Saturday 31 March 2007

A Splendid Erection for the Village

Saturday has seen a hive of activity on the recreation ground. Several men-folk of the Village have been toiling for most of the day, their activities remaining shrouded in mystery until approximately 17:37.

The day began with the obligatory early morning trip to chav-central where the day's provisions were sourced. There's duck on the menu tonight for Fillipa, The Master and myself, whilst Rez will be gorging herself on 2 Dentebits. Mr Big Lou will be mostly eating anything he can get.

Being Saturday the whole household had plans. I wanted to scrub the kitchen floor, particularly around Mr Big Lou's dining area. To say he is a messy eater would be an injustice. We have tried placing his bowl onto a plate in an attempt to contain the debris he leaves as he ploughs through the brown filth we feed him on. This was only moderately successful and vast tracks of food were constantly left in his wake. The latest advance in food containment is to use an over-sized, stainless steel dog bowl. This has made an improvement although when Mr Big Lou avails himself of Rez's "left-overs", which are served on a bone china platter, he finds it impossible to clear the spoils without losing vast quantities over the side.

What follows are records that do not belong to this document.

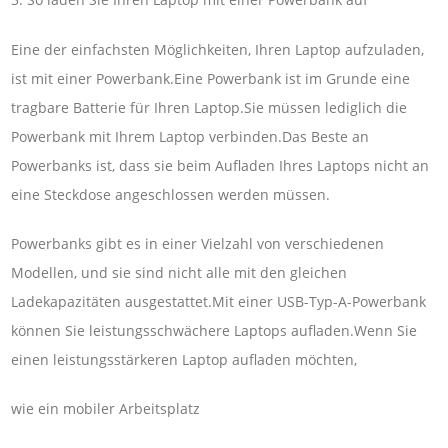
Eine der einfachsten Möglichkeiten, Ihren Laptop aufzuladen,
ist mit einer Powerbank.Eine Powerbank ist im Grunde eine
tragbare Batterie für Ihren Laptop.Sie müssen lediglich die
Powerbank mit Ihrem Laptop verbinden.Das Beste an
Powerbanks ist, dass sie beim Aufladen Ihres Laptops nicht an
eine Steckdose angeschlossen werden müssen.
Powerbanks gibt es in einer Vielzahl von verschiedenen
Modellen, und sie sind nicht alle mit den gleichen
Ladekapazitäten ausgestattet.Mit einer USB-Typ-A-Powerbank
können Sie leistungsschwächere Laptops aufladen.Wenn Sie
einen leistungsstärkeren Laptop aufladen möchten,
wie ein mobiler Arbeitsplatz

The Master and Fillipa have another shopping trip planned. As usual I telephoned the the Clinique counter in Boots at 06:30 hours to warn them of the impending visit and allow them enough time to have additional stocks flown in.

However, back to the recreation ground, which ended up becoming the focus for the day. Wheelbarrows, spades, buckets and more men folk appeared and much pacing ensued. At this stage the purpose of the activities was still a complete mystery and would provide much entertainment throughout the day. To the casual observer Steve Hnabscuha (ask 'chelle) appeared to be the brains behind the operation and clearly determined where the digging was to be done. Holes were dug, concrete was mixed and poured and much more pacing was conducted.

Finally, without any form of fanfare or ceremony, goalposts were erected.

Due, no doubt, to the diminutive size of the Cuddesdon Village recreational ground the position of the pair of goalposts was separated by no more than 3.7 metres, which seems a little close to me. However, what do I know. A point worth mentioning is that at this time there has only ever been 1 goalpost erected at any one time. It occurred to me that the holes that have been dug are the positions for alternate goalposts as opposed to concurrent goalposts.

Eddie and Lily stopped by to form a first hand opinion and unfortunately Eddie's thoughts turned immediately to weeing. And not the handheld games machine sort either. Whilst the speedy Eddie can rightfully claim to be the first to Christen the new white uprights, I feel certain that he wont be the last.

Finally a second set materialised and it would appear that the goalposts have stopped being moved. Nets have been added and a roughly marked pitch has been hand-mown. The recreation ground is now awash with grubby urchins come to knock one in, slide one past the obligatory tubby ginger goalie, in spite of his over-sized gloved hands.

As the evening wore on the urchins were replaced by a much older and it has to be said tubbier gang apparently come to recreate past glories. Brief moments of bipedal magic were interrupted by coughing bouts, doubling over and spitting and the imbibing of the occasional Capstan Full Strength. I'm beginning to think that this summer the recreation ground will provide even more entertainment than the time when 2 locals were seen pissing on the bonfire the night before the annual display and then trying to light it. Now there's a story that needs airing if ever there was one.